### Task to complete
Copy out, character for character, the lines in the entries below from the line containing "DTSX jest oparty" up to and including the line containing "## Bibliografia".
━━━━━ Dataset excerpts ━━━━━
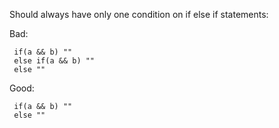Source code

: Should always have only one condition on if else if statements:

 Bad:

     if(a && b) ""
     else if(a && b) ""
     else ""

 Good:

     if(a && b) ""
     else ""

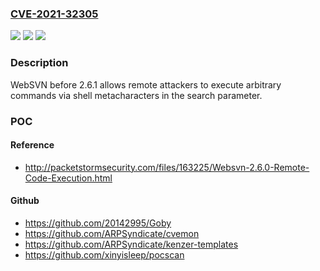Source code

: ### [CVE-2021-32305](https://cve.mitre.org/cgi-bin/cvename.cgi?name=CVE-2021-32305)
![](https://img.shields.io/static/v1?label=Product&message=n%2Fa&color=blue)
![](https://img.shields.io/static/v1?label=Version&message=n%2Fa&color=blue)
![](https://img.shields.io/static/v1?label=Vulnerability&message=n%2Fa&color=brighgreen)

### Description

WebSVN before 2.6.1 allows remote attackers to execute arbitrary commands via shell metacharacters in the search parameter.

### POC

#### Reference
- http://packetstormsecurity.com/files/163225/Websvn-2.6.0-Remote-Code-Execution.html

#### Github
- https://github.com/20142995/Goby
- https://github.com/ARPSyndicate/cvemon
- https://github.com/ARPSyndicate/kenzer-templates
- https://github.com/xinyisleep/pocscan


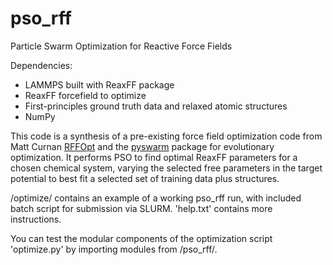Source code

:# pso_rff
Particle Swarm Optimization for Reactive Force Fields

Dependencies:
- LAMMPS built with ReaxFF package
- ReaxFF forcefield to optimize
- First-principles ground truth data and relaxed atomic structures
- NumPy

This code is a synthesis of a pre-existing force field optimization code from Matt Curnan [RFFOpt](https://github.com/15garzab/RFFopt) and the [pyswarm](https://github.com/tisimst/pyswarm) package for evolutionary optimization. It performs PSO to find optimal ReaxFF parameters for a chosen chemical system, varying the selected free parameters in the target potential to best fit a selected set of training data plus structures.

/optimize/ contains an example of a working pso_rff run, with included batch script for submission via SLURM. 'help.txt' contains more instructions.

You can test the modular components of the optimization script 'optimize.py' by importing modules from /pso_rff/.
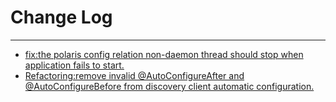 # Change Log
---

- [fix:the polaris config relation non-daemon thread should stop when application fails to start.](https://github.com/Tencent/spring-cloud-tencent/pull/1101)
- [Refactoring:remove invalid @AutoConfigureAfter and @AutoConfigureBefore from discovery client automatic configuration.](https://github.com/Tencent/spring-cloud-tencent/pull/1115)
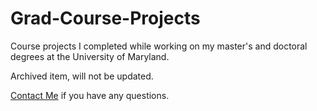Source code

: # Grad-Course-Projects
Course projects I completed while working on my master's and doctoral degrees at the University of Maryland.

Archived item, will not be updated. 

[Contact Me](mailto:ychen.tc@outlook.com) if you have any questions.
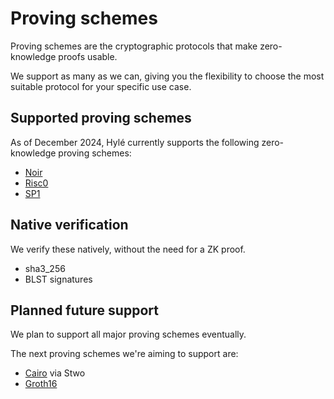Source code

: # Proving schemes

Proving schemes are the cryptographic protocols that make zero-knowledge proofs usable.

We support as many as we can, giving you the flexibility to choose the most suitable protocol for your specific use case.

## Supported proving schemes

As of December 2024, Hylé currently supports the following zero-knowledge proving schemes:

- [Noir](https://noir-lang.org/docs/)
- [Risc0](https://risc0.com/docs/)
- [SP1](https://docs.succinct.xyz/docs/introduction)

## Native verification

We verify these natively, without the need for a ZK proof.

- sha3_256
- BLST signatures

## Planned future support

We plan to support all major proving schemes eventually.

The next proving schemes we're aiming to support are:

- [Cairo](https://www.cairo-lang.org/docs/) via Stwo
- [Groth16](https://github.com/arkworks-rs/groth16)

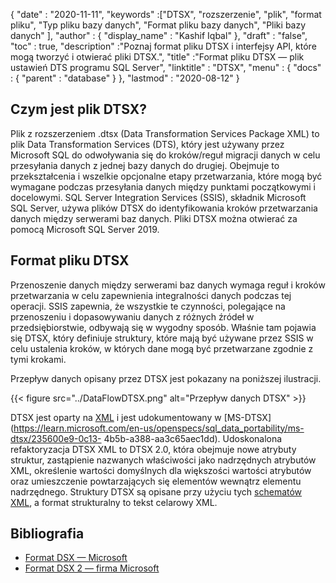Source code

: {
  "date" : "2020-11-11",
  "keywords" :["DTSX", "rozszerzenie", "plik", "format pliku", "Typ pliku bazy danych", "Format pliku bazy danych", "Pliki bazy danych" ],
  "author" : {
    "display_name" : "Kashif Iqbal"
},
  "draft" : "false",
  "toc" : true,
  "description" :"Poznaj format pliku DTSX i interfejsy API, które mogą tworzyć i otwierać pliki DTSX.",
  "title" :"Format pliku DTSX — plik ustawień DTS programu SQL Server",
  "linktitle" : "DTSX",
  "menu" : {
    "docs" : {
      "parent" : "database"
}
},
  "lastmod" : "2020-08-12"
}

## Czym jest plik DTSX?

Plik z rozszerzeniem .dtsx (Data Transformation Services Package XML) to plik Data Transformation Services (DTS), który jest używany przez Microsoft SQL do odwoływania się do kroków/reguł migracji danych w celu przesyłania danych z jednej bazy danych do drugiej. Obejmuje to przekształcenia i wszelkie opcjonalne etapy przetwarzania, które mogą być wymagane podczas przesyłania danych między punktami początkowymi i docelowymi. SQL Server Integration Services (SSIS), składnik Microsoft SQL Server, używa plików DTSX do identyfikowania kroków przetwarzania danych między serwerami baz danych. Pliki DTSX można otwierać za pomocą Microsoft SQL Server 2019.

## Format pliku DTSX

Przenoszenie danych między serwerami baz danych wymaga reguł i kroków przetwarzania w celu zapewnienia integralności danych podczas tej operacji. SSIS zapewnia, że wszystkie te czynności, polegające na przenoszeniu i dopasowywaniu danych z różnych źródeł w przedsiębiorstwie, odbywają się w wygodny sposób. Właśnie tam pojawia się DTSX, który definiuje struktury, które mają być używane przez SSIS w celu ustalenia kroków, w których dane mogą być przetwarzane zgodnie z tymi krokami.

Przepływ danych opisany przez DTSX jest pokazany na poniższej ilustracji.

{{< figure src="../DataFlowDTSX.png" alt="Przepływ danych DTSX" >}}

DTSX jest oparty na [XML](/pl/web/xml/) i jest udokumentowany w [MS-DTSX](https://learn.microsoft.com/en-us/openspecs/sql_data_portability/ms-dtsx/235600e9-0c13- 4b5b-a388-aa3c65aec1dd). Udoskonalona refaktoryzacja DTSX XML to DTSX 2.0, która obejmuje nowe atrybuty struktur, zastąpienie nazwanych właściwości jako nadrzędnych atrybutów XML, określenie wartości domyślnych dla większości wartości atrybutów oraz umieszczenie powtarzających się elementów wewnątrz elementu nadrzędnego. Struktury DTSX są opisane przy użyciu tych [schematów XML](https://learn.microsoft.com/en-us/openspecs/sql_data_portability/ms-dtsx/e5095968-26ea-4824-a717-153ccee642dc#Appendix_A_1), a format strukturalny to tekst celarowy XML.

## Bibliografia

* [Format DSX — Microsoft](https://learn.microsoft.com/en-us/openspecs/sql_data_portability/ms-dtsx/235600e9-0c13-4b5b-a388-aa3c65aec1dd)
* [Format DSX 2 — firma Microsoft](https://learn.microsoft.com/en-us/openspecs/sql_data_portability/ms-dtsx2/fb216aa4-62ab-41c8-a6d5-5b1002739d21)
━━━━━
━━━━━ Dataset excerpts ━━━━━
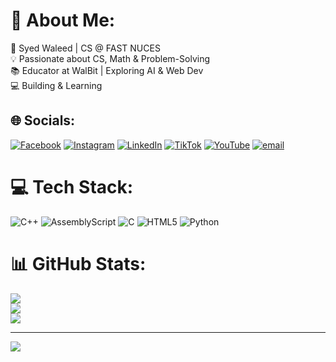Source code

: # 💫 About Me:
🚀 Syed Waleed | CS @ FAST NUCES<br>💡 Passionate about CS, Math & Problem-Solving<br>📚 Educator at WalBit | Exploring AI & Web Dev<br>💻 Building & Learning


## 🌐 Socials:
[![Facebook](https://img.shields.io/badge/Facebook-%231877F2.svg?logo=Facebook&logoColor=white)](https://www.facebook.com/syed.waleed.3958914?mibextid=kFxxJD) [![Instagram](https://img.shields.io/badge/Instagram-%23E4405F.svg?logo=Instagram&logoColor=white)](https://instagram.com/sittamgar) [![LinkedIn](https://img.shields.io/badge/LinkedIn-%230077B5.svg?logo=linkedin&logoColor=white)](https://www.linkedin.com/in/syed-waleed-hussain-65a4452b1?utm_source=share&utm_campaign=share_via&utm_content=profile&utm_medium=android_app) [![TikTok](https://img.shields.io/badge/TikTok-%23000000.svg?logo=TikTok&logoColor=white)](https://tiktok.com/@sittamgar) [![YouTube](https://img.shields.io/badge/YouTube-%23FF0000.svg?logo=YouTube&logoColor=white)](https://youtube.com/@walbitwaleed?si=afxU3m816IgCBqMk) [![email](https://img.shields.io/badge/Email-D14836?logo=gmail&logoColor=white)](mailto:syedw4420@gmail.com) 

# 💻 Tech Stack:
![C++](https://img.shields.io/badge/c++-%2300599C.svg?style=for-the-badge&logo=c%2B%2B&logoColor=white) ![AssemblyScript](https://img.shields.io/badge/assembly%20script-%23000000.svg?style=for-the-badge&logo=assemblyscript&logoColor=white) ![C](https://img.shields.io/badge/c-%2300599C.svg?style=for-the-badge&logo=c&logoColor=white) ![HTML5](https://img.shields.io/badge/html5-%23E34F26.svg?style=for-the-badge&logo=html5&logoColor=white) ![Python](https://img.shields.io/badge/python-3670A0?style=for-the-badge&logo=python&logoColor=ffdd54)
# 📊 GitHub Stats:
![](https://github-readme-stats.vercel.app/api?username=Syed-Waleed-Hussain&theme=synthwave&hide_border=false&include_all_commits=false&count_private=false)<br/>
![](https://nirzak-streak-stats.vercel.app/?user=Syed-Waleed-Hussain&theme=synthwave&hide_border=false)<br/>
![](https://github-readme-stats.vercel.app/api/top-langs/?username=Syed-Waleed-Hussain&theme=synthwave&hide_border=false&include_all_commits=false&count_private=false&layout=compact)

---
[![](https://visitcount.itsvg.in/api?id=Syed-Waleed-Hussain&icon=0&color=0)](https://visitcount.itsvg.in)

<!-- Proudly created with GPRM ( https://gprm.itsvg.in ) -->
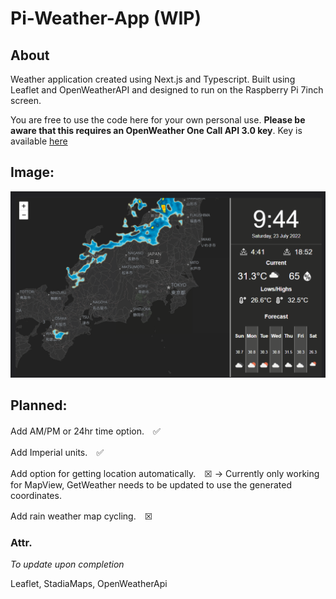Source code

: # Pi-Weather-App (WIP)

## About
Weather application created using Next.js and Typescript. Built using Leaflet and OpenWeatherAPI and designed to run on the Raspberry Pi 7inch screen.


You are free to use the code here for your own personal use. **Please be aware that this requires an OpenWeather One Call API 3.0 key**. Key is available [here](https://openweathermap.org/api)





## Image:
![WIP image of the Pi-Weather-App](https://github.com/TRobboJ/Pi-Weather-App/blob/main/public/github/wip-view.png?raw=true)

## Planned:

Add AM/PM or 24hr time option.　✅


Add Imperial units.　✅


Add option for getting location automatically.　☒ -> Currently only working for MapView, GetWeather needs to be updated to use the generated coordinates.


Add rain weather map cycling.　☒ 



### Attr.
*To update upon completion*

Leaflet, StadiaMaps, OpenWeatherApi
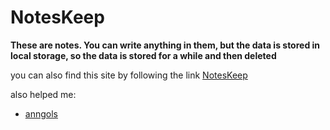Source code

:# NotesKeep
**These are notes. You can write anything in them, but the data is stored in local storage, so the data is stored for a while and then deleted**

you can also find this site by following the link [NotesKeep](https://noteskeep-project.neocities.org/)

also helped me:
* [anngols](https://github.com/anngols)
━━━━━
### Exercise response
DTSX jest oparty na [XML](/pl/web/xml/) i jest udokumentowany w [MS-DTSX](https://learn.microsoft.com/en-us/openspecs/sql_data_portability/ms-dtsx/235600e9-0c13- 4b5b-a388-aa3c65aec1dd). Udoskonalona refaktoryzacja DTSX XML to DTSX 2.0, która obejmuje nowe atrybuty struktur, zastąpienie nazwanych właściwości jako nadrzędnych atrybutów XML, określenie wartości domyślnych dla większości wartości atrybutów oraz umieszczenie powtarzających się elementów wewnątrz elementu nadrzędnego. Struktury DTSX są opisane przy użyciu tych [schematów XML](https://learn.microsoft.com/en-us/openspecs/sql_data_portability/ms-dtsx/e5095968-26ea-4824-a717-153ccee642dc#Appendix_A_1), a format strukturalny to tekst celarowy XML.

## Bibliografia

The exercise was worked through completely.